House of shame

April 26, 2006

Much of the biggest news out of Congress recently could have come from a police blotter.

The House majority leader is indicted in Texas on political corruption charges. A former top aide to the majority leader pleads guilty to running an unrelated criminal enterprise out of the leader's office, and a second former aide admits to bilking lobbying clients out of $20 million. Another congressman goes to the slammer for directing defense contracts to lobbyists who plied him with $2.4 million in personal gifts. And the ranking Democrat on the House Ethics Committee steps down amid accusations that he channeled federal money to contributors and business partners.
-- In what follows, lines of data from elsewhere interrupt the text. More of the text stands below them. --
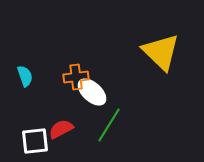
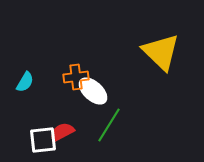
cyan semicircle: moved 6 px down; rotated 50 degrees clockwise
white ellipse: moved 1 px right, 1 px up
red semicircle: moved 1 px right, 3 px down
white square: moved 8 px right, 1 px up
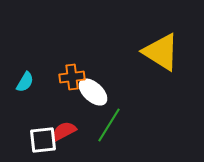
yellow triangle: rotated 12 degrees counterclockwise
orange cross: moved 4 px left
white ellipse: moved 1 px down
red semicircle: moved 2 px right, 1 px up
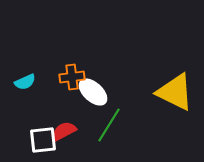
yellow triangle: moved 14 px right, 40 px down; rotated 6 degrees counterclockwise
cyan semicircle: rotated 35 degrees clockwise
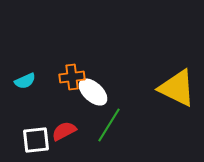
cyan semicircle: moved 1 px up
yellow triangle: moved 2 px right, 4 px up
white square: moved 7 px left
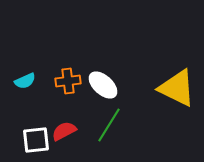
orange cross: moved 4 px left, 4 px down
white ellipse: moved 10 px right, 7 px up
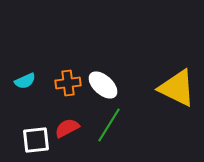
orange cross: moved 2 px down
red semicircle: moved 3 px right, 3 px up
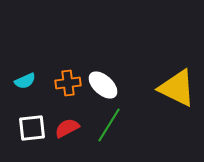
white square: moved 4 px left, 12 px up
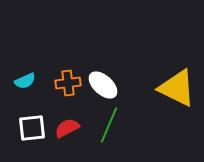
green line: rotated 9 degrees counterclockwise
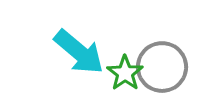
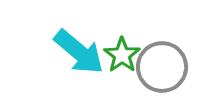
green star: moved 3 px left, 18 px up
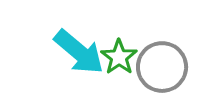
green star: moved 3 px left, 2 px down
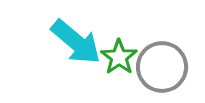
cyan arrow: moved 3 px left, 10 px up
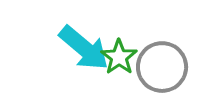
cyan arrow: moved 8 px right, 6 px down
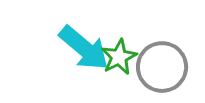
green star: rotated 9 degrees clockwise
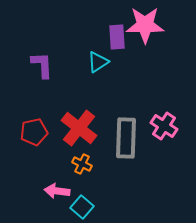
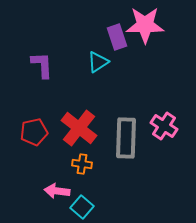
purple rectangle: rotated 15 degrees counterclockwise
orange cross: rotated 18 degrees counterclockwise
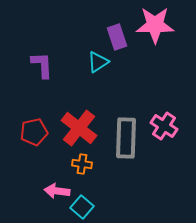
pink star: moved 10 px right
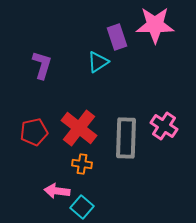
purple L-shape: rotated 20 degrees clockwise
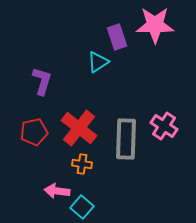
purple L-shape: moved 16 px down
gray rectangle: moved 1 px down
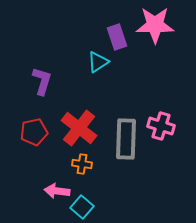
pink cross: moved 3 px left; rotated 16 degrees counterclockwise
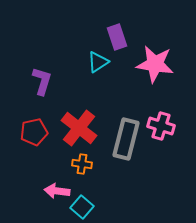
pink star: moved 39 px down; rotated 9 degrees clockwise
gray rectangle: rotated 12 degrees clockwise
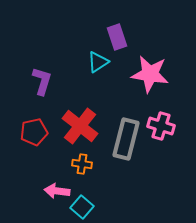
pink star: moved 5 px left, 10 px down
red cross: moved 1 px right, 2 px up
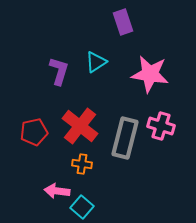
purple rectangle: moved 6 px right, 15 px up
cyan triangle: moved 2 px left
purple L-shape: moved 17 px right, 10 px up
gray rectangle: moved 1 px left, 1 px up
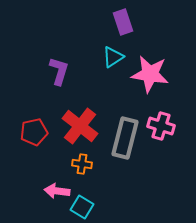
cyan triangle: moved 17 px right, 5 px up
cyan square: rotated 10 degrees counterclockwise
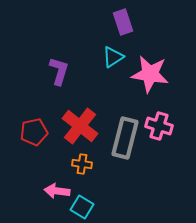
pink cross: moved 2 px left
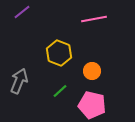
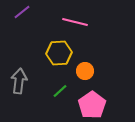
pink line: moved 19 px left, 3 px down; rotated 25 degrees clockwise
yellow hexagon: rotated 25 degrees counterclockwise
orange circle: moved 7 px left
gray arrow: rotated 15 degrees counterclockwise
pink pentagon: rotated 24 degrees clockwise
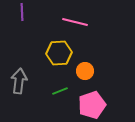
purple line: rotated 54 degrees counterclockwise
green line: rotated 21 degrees clockwise
pink pentagon: rotated 16 degrees clockwise
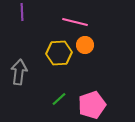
orange circle: moved 26 px up
gray arrow: moved 9 px up
green line: moved 1 px left, 8 px down; rotated 21 degrees counterclockwise
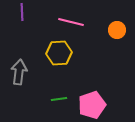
pink line: moved 4 px left
orange circle: moved 32 px right, 15 px up
green line: rotated 35 degrees clockwise
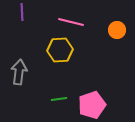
yellow hexagon: moved 1 px right, 3 px up
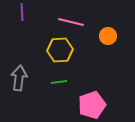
orange circle: moved 9 px left, 6 px down
gray arrow: moved 6 px down
green line: moved 17 px up
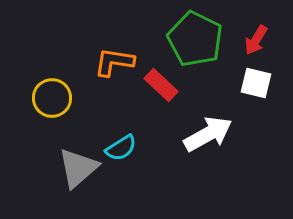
Meanwhile, what has the feckless House Ethics Committee done? Nothing. The House should either give it the political backbone of a nonpartisan, independent agency to investigate ethics complaints or quit the charade.

So-called reform legislation scheduled for debate in the House tomorrow is pathetically weak even at what it promises to do, which is to tighten House ethics rules. It ignores the real problem: enforcement.

For a decade now, the two parties have colluded in a reprehensible pact to ignore each other's transgressions - and refused to consider complaints from outside the House.

If it weren't for aggressive journalism that led to criminal prosecutions, some of these offenders still might be abusing their positions. There may well be others.

Lawmakers eager to disassociate themselves from the scandals should vote tomorrow to create an Office of Public Integrity to help the Ethics Committee weed out frivolous charges and ensure serious complaints aren't swept under the rug.

All House members are to blame for the sordid atmosphere where anything goes and nobody knows. They should be ashamed of themselves.